Tatsächlich hat sich die Schlagzahl, mit der Konservative ihr verstaubtes und elitäres Deutschlandbild im Land verbreiten, in den letzten Wochen beträchtlich erhöht. Nach Thilo Sarrazins Provokation insbesondere gegen in Deutschland lebende Muslime hatten Seehofer und die CDU-Familienministerin Kristina Schröder mit ihren Stichworten zu angeblicher »Deutschenfeindlichkeit« hier lebender Migranten und gegen eine »Zuwanderung aus anderen Kulturkreisen« weiteres Öl ins Feuer gegossen. Die Bundeskanzlerin hat sich diesem Tenor nun mit unheimlicher Offenheit angeschlossen. Daran ändern auch relativierende Nebenbemerkungen nichts, mit denen die Kanzlerin dennoch der Äußerung von Bundespräsident Christian Wulff beipflichtete, auch der Islam gehöre zu Deutschland. Merkel wie all die anderen Unionspolitiker wissen – müssten jedenfalls wissen –, dass ihre Kampfansage an »Multikulti« ein Lockruf für chauvinistische Ressentiments in der Gesellschaft ist. Dass sie sich dabei vermutlich von kurzfristigen parteitaktischen Erwägungen leiten lassen, um die Union aus einem Umfragetief herauszuholen, mildert die Sache nicht. Die Union ist weniger Getriebener als Antreiber von fremdenfeindlichen Stimmungen in Teilen der Bevölkerung.

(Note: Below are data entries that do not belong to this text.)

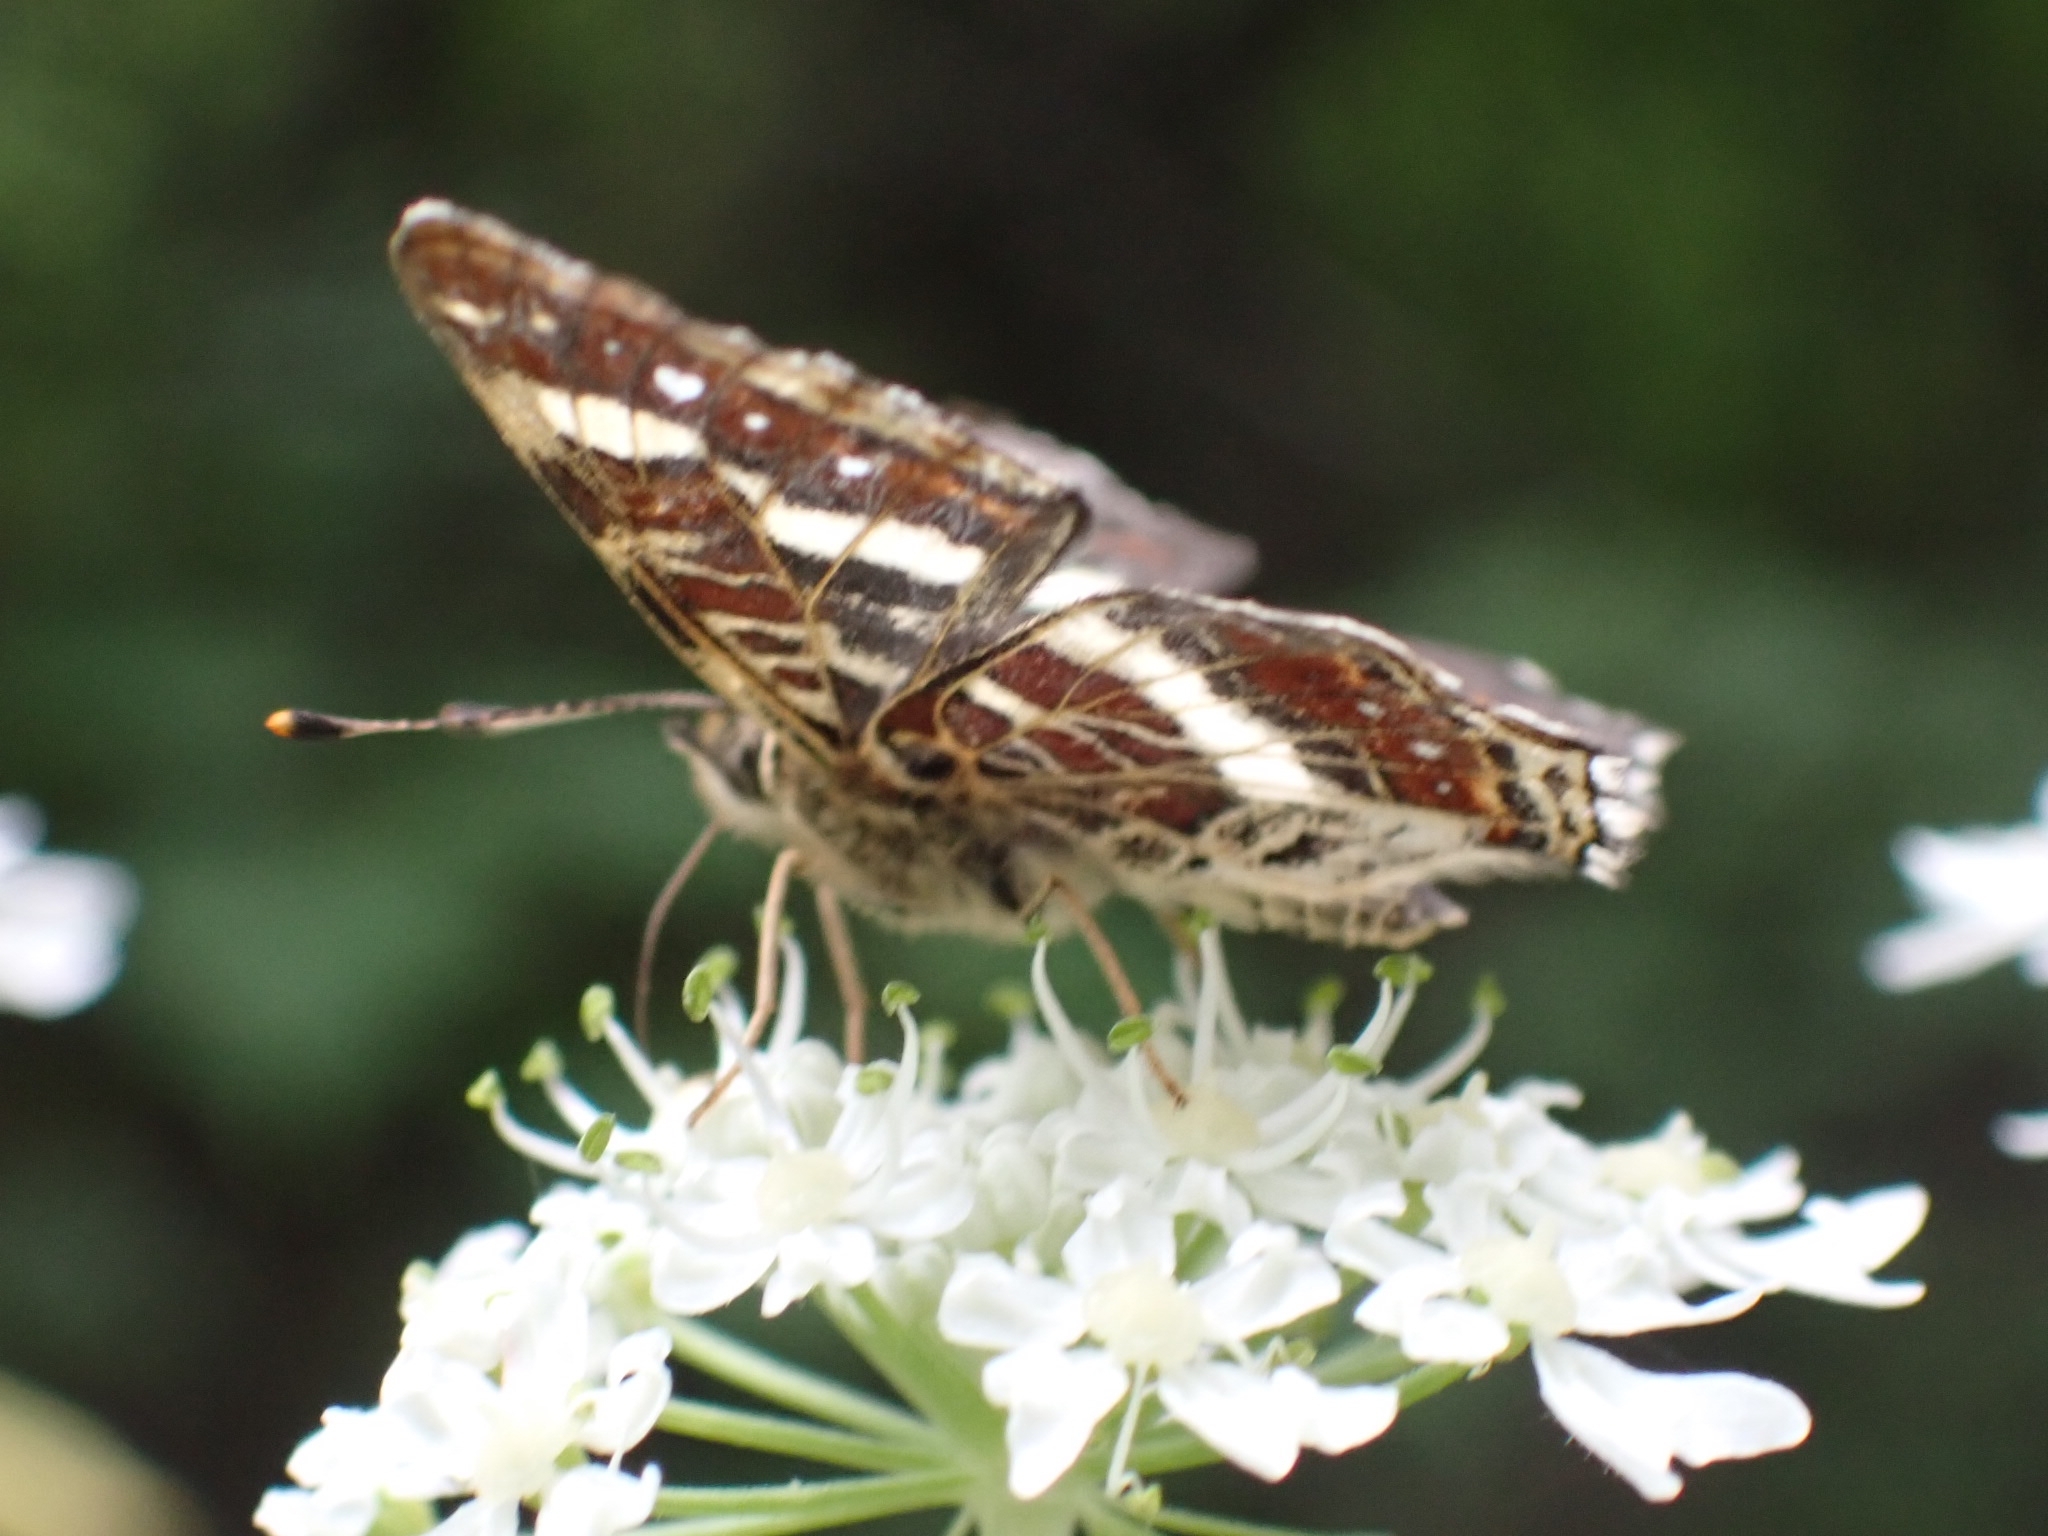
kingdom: Animalia
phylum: Arthropoda
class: Insecta
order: Lepidoptera
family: Nymphalidae
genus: Araschnia
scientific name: Araschnia levana
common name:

Diese Stimmungen werden durch eine irrationale Gegenüberstellung von Multikulti und Integration – vor allem sogenannter »Leistungsträger« – brandgefährlich bedient. Zu spüren bekommen wird dies der in Deutschland eingebürgerte oder hier in einer Migrantenfamilie geborene Fußballspieler ebenso wie Millionen Menschen inmitten unserer Gesellschaft. Die Attacken gegen »Multikulti« beheben keine Schwachstellen mangelnder Integration – genauer: mangelhafter Integrationspolitik – sie locken die Kanaille im Volk. Und sie sind ein Affront gegen all jene, die sich nachbarschaftlich um tatsächliche Hilfe bei der Integration in unsere Gesellschaft bemühen: in eine friedliche, tolerante und kulturvolle Gesellschaft, in der jegliches rassistische Gift, das gerade von Deutschland aus so viel Leid und Unheil angerichtet hat, nachhaltig entsorgt sein könnte. Und in ein Land, so bunt wie seine Fußballer.